Storage Costs (per GB/month)

ProviderStorage CostNotes
Hetzner~$0.005European provider
DigitalOcean Spaces$0.02First 250GB free with droplet
Wasabi$0.0059Minimum 1TB
AWS S3$0.023US East region
Backblaze B2$0.005Good value
Cloudflare R2$0.015Zero egress

Egress Costs (downloading from S3)

ProviderEgress CostNotes
HetznerFreeNo egress charges
DigitalOceanFree up to 1TB/monthIncluded with droplet
WasabiFreeNo egress charges
AWS S3$0.09/GBExpensive!
Backblaze B2$0.01/GBReasonable
Cloudflare R2FreeZero egress fees
For frequent data downloads, use providers with free/cheap egress:
  • Cloudflare R2 (zero egress)
  • Hetzner (free egress)
  • Wasabi (free egress)

Troubleshooting

S3 upload not happening

  1. Check .env has all 4 S3 variables set:
    grep S3_ .env
    
  2. Verify credentials are correct:
    aws s3 ls s3://your-bucket/ --endpoint-url https://your-endpoint.com
    
  3. Confirm bucket exists and is accessible
  4. Check Airflow DAG logs for errors
  5. Remember: Regular ./scrapai crawl does NOT upload to S3 (only Airflow workflows)

Authentication error

# Verify credentials
echo $S3_ACCESS_KEY
echo $S3_ENDPOINT

# Test connection
aws s3 ls --endpoint-url $S3_ENDPOINT
  1. Double-check access key and secret key
  2. Verify endpoint URL is correct for your provider
  3. Ensure bucket exists in the same region as endpoint
  4. Check IAM permissions (AWS) or access policies (other providers)

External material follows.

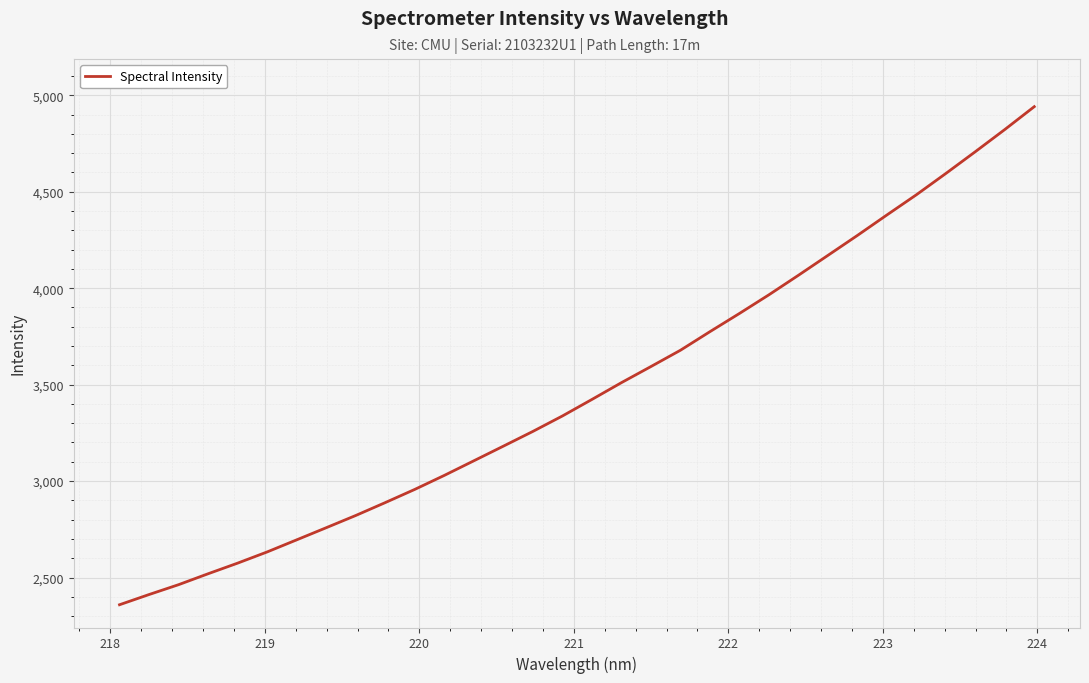

What is the difference between the maximum and minimum values?

2581.6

Files not appearing in bucket

  1. Check bucket name is correct:
    echo $S3_BUCKET
    
  2. Verify upload task completed successfully in Airflow logs
  3. Browse S3 bucket with web console or CLI:
    aws s3 ls s3://your-bucket/ --endpoint-url https://your-endpoint.com
    
  4. Check S3 path: s3://<bucket>/<spider_name>/crawl_*.jsonl

Upload too slow

  1. Check network bandwidth to S3 provider
  2. Consider provider closer to your location
  3. Split large crawls into smaller batches
  4. Use provider with faster upload speeds

Bucket access denied

  1. Verify bucket exists:
    aws s3 ls --endpoint-url https://your-endpoint.com
    
  2. Check bucket permissions/policies
  3. For AWS S3, verify IAM user has permissions:
    {
      "Version": "2012-10-17",
      "Statement": [
        {
          "Effect": "Allow",
          "Action": [
            "s3:PutObject",
            "s3:GetObject",
            "s3:ListBucket"
          ],
          "Resource": [
            "arn:aws:s3:::scrapai-crawls",
            "arn:aws:s3:::scrapai-crawls/*"
          ]
        }
      ]
    }
    

Manual Upload Workaround

For non-Airflow crawls, manually upload after crawl:
# After crawl completes
aws s3 cp DATA_DIR/<project>/<spider>/crawls/crawl_20260223_143022.jsonl \
  s3://your-bucket/<spider_name>/ \
  --endpoint-url https://your-endpoint.com

# Upload entire crawls directory
aws s3 sync DATA_DIR/<project>/<spider>/crawls/ \
  s3://your-bucket/<spider_name>/ \
  --endpoint-url https://your-endpoint.com

Best Practices

  1. Create bucket before enabling uploads
    • Verify bucket exists and is accessible
    • Test credentials with manual upload
  2. Use meaningful bucket names
    • scrapai-crawls for all crawl data
    • scrapai-backup for backups
    • Include environment: scrapai-prod, scrapai-dev
  3. Enable versioning (optional)
    • Protect against accidental overwrites
    • Keep history of crawl data
  4. Set lifecycle policies (optional)
    • Auto-delete old files after N days
    • Move to cheaper storage tier after N days
  5. Monitor storage costs
    • Track bucket size growth
    • Review egress charges
    • Clean up old/unused data
  6. Secure credentials
    • Never commit .env to git
    • Use IAM roles when possible (AWS)
    • Rotate keys periodically

When to Use S3 Storage

Recommend S3 setup when:
  • User asks about data backup or archiving
  • User needs to share crawl data across systems
  • User mentions cloud storage (S3, Hetzner, DigitalOcean Spaces, etc.)
  • User has large crawls and wants off-site storage
  • User is using Airflow workflows
  • User asks about data durability/redundancy